### Exercise data
:::::
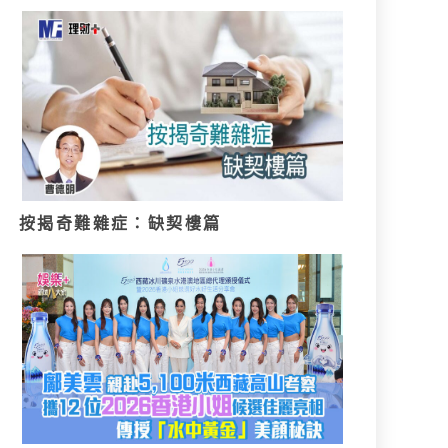
按揭奇難雜症：缺契樓篇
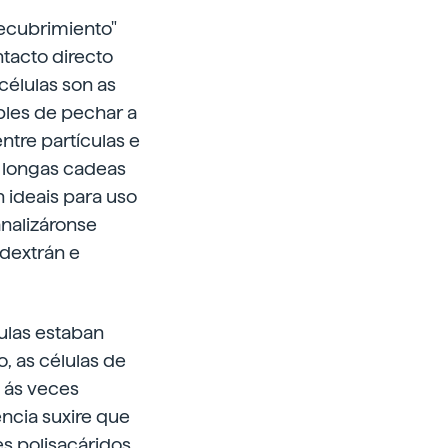
recubrimiento"
tacto directo
 células son as
bles de pechar a
ntre partículas e
, longas cadeas
 ideais para uso
analizáronse
 dextrán e
ulas estaban
, as células de
 ás veces
encia suxire que
es polisacáridos.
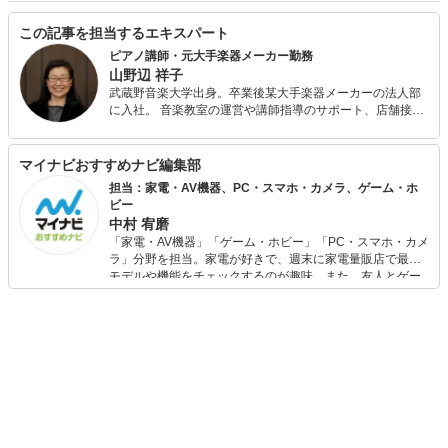
この記事を担当するエキスパート
ピアノ講師・元大手楽器メーカー勤務
山野辺 祥子
武蔵野音楽大学出身。卒業後某大手楽器メーカーの法人部
に入社。 音楽教室の運営や講師指導のサポート、店舗接
客、楽器セッティングなどを担当するイベントクルーとし
て全国を飛び回る。また、出版部に在勤中は楽譜校正、楽
譜情報誌編集の経験も。 現在はピアノ講師のかたわらフリ
マイナビおすすめナビ編集部
ーランスライター、校正者として活動中。プライベートで
担当：家電・AV機器、PC・スマホ・カメラ、ゲーム・ホ
は3児の母。
ビー
中村 宥磨
「家電・AV機器」「ゲーム・ホビー」「PC・スマホ・カメ
ラ」分野を担当。家電が好きで、週末に家電量販店で最新
モデルや機能をチェックするのが趣味。また、友人とゲー
ムを楽しみながら、新作タイトルやイベント情報もいち早
くキャッチ。記事を通して、生活の質を底上げしてくれる
スタイリッシュで使いやすい家電や、みんなで楽しめるゲ
ームを発信していきます！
:::::
### Exercise requirements
Repeat the lines exactly as they appear, from the start down through the line containing "es polisacáridos.", including that line, and leave the pictures out of your answer.

### Written answer
按揭奇難雜症：缺契樓篇
recubrimiento"
tacto directo
 células son as
bles de pechar a
ntre partículas e
, longas cadeas
 ideais para uso
analizáronse
 dextrán e
ulas estaban
, as células de
 ás veces
encia suxire que
es polisacáridos.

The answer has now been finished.